I appreciate your feedback. Unfortunately, when I moved here I was financially ripped off of all my money by a greedy American, and now I don’t even have money to go back to the Sates. Not to visit OR to move back which I want to do badly. Everything continues to go wrong, there NEVER is any light at the end of the tunnel. I pray every day I don’t wake up and can’t figure out why this higher power or whoever he/she is keeps me around to be miserable every day of my life. Karma I guess.
I’m sorry to hear that, i really hope you find happiness and some good comes your way, i sincerely mean it.
I know bible thumpers can be a pain, But they do mean well. I know a few people that are like that and if you can get them to tone it down a little, They are not bad to talk to.
I will assume with everything that has happened in your life you don’t believe in God.
Do you believe in anything, A higher power, energy or anything like that?
I don’t have children but I do know that they are worth staying alive, give meaning to pointless life to have them grow up and see them shine.

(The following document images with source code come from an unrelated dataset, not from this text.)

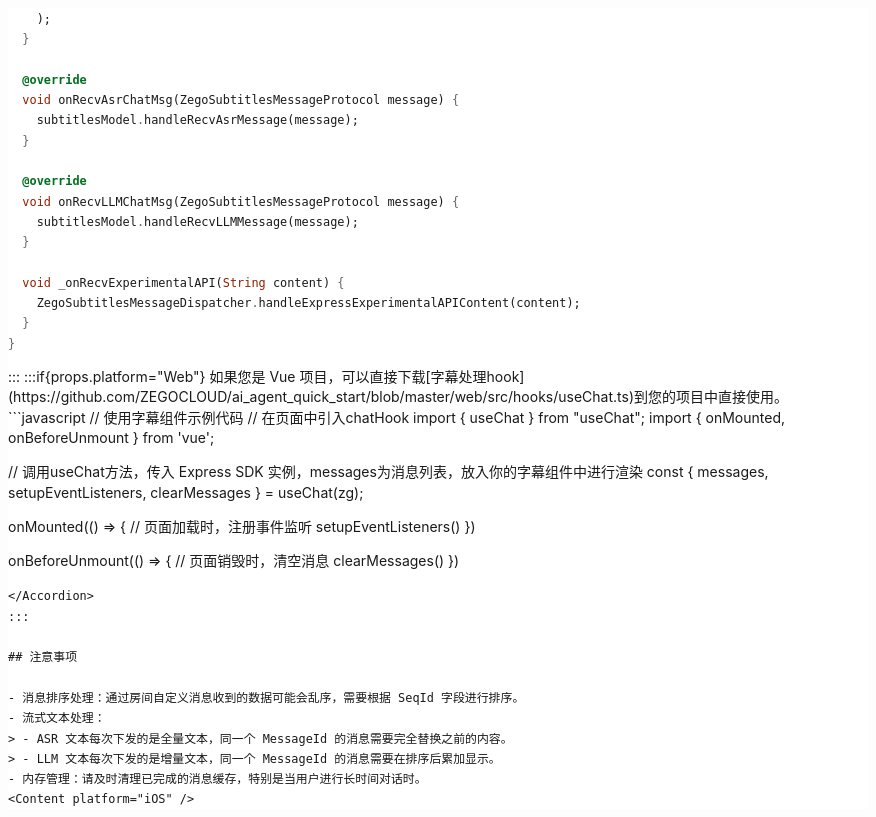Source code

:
 ```dart
    );
  }

  @override
  void onRecvAsrChatMsg(ZegoSubtitlesMessageProtocol message) {
    subtitlesModel.handleRecvAsrMessage(message);
  }

  @override
  void onRecvLLMChatMsg(ZegoSubtitlesMessageProtocol message) {
    subtitlesModel.handleRecvLLMMessage(message);
  }

  void _onRecvExperimentalAPI(String content) {
    ZegoSubtitlesMessageDispatcher.handleExpressExperimentalAPIContent(content);
  }
}

```
</CodeGroup>
</Accordion>
:::
:::if{props.platform="Web"}
如果您是 Vue 项目，可以直接下载[字幕处理hook](https://github.com/ZEGOCLOUD/ai_agent_quick_start/blob/master/web/src/hooks/useChat.ts)到您的项目中直接使用。
<Accordion title="Vue 项目字幕处理hook使用示例" defaultOpen="false">
```javascript
// 使用字幕组件示例代码
// 在页面中引入chatHook
import { useChat } from "useChat";
import { onMounted, onBeforeUnmount } from 'vue';

// 调用useChat方法，传入 Express SDK 实例，messages为消息列表，放入你的字幕组件中进行渲染
const { messages, setupEventListeners, clearMessages } = useChat(zg);

onMounted(() => {
  // 页面加载时，注册事件监听
  setupEventListeners()
})

onBeforeUnmount(() => {
 // 页面销毁时，清空消息
 clearMessages()
})

```
</Accordion>
:::

## 注意事项

- 消息排序处理：通过房间自定义消息收到的数据可能会乱序，需要根据 SeqId 字段进行排序。
- 流式文本处理：
> - ASR 文本每次下发的是全量文本，同一个 MessageId 的消息需要完全替换之前的内容。
> - LLM 文本每次下发的是增量文本，同一个 MessageId 的消息需要在排序后累加显示。
- 内存管理：请及时清理已完成的消息缓存，特别是当用户进行长时间对话时。
<Content platform="iOS" />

I’m agnostic. My neighbor is a Baptist true and true. There is NO toning them down. Not a topic worth discussing in my opinion. And as far as the last comment about kids. As much as I love my son, he is in so much pain all the time like me, will always be unhappy, like me. I won’t live to see him be successful because I know he never will. It’s in the karma, I KNOW this. I just can’t figure out why or what there purpose there is to being on this earth?